┏━━

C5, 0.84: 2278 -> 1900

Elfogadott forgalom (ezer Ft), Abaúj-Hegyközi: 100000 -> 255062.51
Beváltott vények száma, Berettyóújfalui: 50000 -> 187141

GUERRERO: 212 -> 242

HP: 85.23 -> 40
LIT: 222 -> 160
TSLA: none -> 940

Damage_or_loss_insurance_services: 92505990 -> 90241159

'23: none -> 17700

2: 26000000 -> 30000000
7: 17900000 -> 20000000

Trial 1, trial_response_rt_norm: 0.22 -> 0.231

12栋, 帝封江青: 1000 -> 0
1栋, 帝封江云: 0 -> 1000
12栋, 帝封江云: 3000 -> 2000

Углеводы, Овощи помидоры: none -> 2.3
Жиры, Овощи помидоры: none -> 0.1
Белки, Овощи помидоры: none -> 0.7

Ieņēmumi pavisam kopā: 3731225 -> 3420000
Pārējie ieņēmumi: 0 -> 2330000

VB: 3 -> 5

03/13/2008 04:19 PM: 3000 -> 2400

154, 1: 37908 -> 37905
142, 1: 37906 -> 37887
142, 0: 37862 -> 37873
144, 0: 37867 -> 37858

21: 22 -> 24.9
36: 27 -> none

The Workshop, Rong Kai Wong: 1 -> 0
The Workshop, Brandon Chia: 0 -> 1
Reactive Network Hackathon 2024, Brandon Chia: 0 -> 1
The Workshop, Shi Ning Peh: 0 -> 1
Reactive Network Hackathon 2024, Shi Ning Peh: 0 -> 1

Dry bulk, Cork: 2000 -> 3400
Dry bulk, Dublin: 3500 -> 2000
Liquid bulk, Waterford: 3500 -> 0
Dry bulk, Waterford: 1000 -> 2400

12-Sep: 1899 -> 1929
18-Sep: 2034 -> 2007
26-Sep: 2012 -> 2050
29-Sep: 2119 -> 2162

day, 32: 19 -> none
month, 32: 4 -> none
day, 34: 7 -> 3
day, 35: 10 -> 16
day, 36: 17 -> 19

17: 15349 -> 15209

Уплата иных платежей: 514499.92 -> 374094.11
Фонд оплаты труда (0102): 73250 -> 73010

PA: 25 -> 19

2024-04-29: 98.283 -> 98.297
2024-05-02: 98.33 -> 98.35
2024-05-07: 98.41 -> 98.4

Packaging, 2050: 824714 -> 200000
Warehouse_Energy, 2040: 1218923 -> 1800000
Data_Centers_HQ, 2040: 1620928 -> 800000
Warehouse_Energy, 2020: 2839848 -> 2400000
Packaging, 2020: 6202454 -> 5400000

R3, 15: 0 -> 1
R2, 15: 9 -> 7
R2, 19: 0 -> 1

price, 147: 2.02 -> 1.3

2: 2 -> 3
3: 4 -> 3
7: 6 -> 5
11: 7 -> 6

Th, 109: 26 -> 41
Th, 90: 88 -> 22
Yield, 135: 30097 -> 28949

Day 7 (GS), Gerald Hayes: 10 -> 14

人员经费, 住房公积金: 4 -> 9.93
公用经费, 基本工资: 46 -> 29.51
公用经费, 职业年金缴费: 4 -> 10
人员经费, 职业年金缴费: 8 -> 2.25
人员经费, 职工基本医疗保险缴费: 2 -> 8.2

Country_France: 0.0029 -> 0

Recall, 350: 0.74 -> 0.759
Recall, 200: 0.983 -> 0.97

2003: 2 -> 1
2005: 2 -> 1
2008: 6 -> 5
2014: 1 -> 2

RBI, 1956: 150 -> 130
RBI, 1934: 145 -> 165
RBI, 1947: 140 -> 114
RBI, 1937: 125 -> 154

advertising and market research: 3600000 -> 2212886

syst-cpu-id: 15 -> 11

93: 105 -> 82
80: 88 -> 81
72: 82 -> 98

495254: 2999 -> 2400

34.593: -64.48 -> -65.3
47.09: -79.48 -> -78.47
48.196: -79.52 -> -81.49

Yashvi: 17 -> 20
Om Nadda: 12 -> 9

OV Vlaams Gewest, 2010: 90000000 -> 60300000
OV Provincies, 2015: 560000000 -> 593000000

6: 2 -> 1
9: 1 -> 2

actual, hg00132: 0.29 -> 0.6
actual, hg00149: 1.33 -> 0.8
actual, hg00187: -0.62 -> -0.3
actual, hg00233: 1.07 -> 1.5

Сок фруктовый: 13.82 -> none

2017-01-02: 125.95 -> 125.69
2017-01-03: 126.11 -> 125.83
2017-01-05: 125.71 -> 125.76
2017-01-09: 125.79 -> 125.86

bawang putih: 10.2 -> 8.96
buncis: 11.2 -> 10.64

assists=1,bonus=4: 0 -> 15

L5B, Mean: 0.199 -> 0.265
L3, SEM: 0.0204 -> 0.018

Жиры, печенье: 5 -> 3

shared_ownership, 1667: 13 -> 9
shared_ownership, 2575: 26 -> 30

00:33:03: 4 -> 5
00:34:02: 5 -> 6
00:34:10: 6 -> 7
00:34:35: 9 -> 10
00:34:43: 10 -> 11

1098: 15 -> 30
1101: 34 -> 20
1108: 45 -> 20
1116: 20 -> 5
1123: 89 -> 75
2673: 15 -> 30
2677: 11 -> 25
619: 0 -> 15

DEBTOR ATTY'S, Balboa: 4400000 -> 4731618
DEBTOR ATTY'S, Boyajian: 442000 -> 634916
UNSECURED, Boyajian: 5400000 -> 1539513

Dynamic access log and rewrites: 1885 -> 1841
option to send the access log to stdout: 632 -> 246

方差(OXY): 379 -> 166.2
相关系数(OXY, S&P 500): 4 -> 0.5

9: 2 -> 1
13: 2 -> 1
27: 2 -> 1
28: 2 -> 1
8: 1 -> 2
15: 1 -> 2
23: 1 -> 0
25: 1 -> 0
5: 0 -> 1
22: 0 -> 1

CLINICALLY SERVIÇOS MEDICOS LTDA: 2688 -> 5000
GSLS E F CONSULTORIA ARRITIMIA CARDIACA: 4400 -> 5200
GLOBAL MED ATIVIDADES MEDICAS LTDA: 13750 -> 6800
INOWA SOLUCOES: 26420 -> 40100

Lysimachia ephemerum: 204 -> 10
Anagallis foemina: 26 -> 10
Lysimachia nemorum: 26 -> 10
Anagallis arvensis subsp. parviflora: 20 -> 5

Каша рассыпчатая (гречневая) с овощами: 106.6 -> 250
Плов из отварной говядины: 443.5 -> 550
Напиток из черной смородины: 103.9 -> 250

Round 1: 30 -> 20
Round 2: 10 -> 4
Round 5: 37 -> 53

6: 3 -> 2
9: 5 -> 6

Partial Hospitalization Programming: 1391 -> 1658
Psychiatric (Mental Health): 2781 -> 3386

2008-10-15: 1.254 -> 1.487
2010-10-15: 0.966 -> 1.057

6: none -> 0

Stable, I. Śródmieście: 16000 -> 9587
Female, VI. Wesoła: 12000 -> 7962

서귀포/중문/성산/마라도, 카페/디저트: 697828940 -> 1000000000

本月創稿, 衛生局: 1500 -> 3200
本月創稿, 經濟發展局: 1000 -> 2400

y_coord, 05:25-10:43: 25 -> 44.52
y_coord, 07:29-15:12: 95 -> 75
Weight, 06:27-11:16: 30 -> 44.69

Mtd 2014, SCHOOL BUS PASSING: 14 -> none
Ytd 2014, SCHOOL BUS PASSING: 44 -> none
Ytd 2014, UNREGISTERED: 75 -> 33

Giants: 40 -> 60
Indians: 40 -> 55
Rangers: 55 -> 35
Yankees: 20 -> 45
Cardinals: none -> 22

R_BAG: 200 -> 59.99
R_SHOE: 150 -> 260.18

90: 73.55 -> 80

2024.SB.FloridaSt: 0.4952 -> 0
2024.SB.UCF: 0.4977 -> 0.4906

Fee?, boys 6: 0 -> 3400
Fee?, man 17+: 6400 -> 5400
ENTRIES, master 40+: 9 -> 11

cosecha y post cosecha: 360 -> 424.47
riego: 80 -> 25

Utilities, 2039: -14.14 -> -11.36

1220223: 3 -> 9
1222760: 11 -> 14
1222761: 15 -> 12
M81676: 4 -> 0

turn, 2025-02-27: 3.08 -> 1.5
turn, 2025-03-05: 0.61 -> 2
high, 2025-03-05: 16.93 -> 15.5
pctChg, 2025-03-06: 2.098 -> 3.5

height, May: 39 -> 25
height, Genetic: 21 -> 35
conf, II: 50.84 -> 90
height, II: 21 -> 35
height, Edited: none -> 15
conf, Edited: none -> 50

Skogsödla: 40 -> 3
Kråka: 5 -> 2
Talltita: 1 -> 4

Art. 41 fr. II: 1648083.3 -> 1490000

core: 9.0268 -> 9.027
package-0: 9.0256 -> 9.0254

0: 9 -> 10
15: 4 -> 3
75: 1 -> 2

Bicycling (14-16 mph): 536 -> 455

┗━━

* TRY IT
If a line of the records above holds the word "ATTY", show it.

* RESULT OF THE EXERCISE
DEBTOR ATTY'S, Balboa: 4400000 -> 4731618
DEBTOR ATTY'S, Boyajian: 442000 -> 634916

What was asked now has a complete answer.